◆ Exercise data
________________
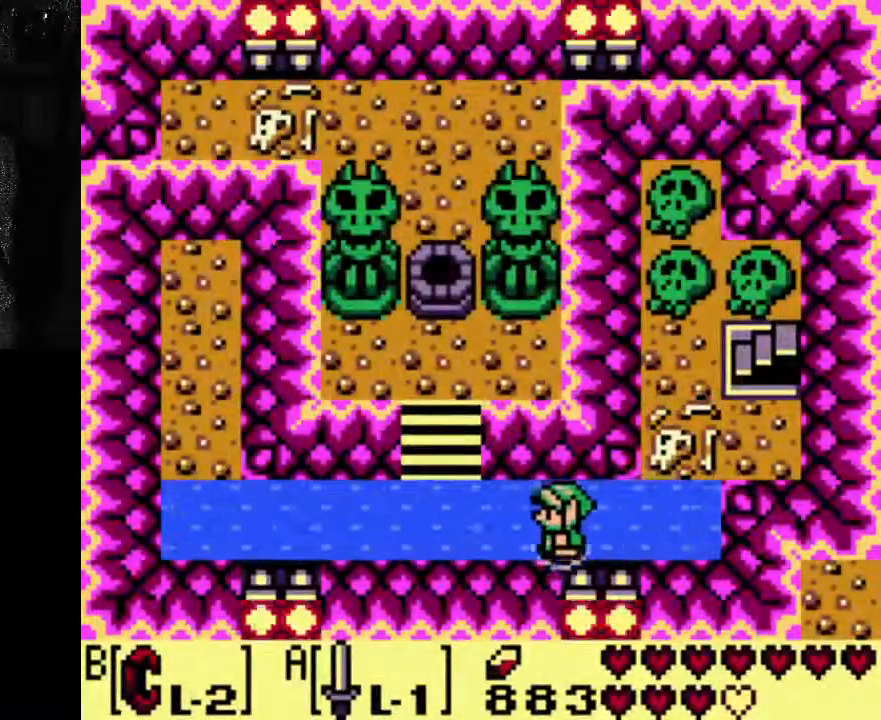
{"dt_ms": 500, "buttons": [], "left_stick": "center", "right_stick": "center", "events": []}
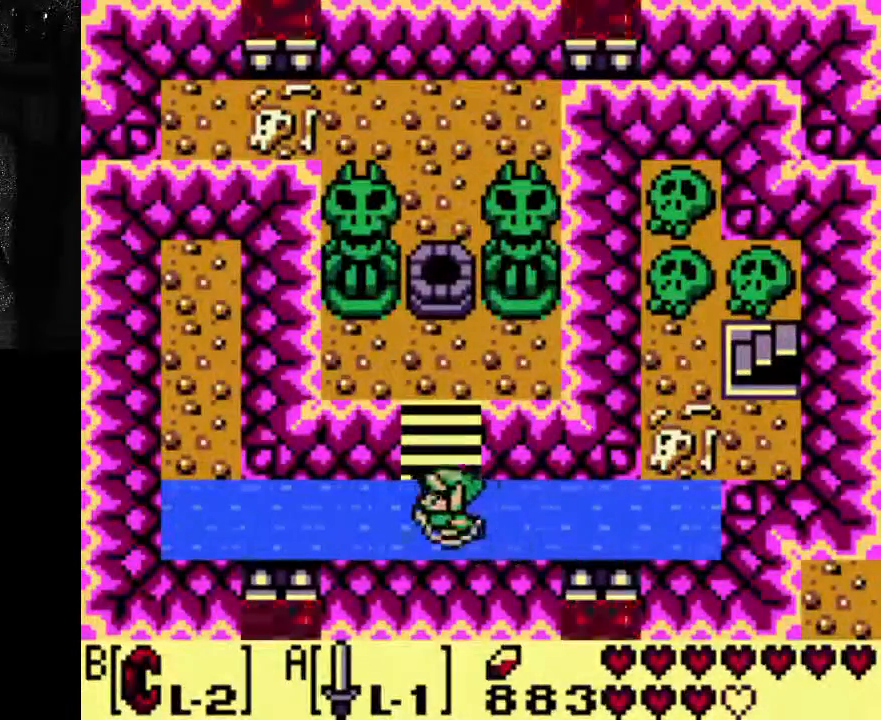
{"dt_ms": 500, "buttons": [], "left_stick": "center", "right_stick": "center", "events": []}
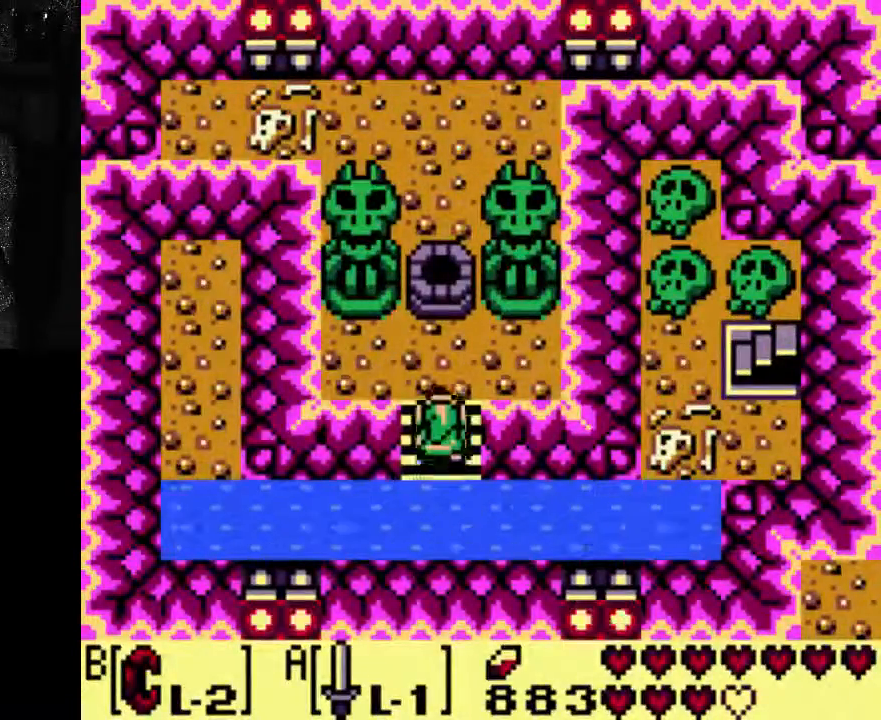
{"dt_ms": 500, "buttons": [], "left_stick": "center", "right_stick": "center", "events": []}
________________
◆ Your task
Copy out the whole listing word for word, except for any picture it includes.

◆ Result of this task
{"dt_ms": 500, "buttons": [], "left_stick": "center", "right_stick": "center", "events": []}
{"dt_ms": 500, "buttons": [], "left_stick": "center", "right_stick": "center", "events": []}
{"dt_ms": 500, "buttons": [], "left_stick": "center", "right_stick": "center", "events": []}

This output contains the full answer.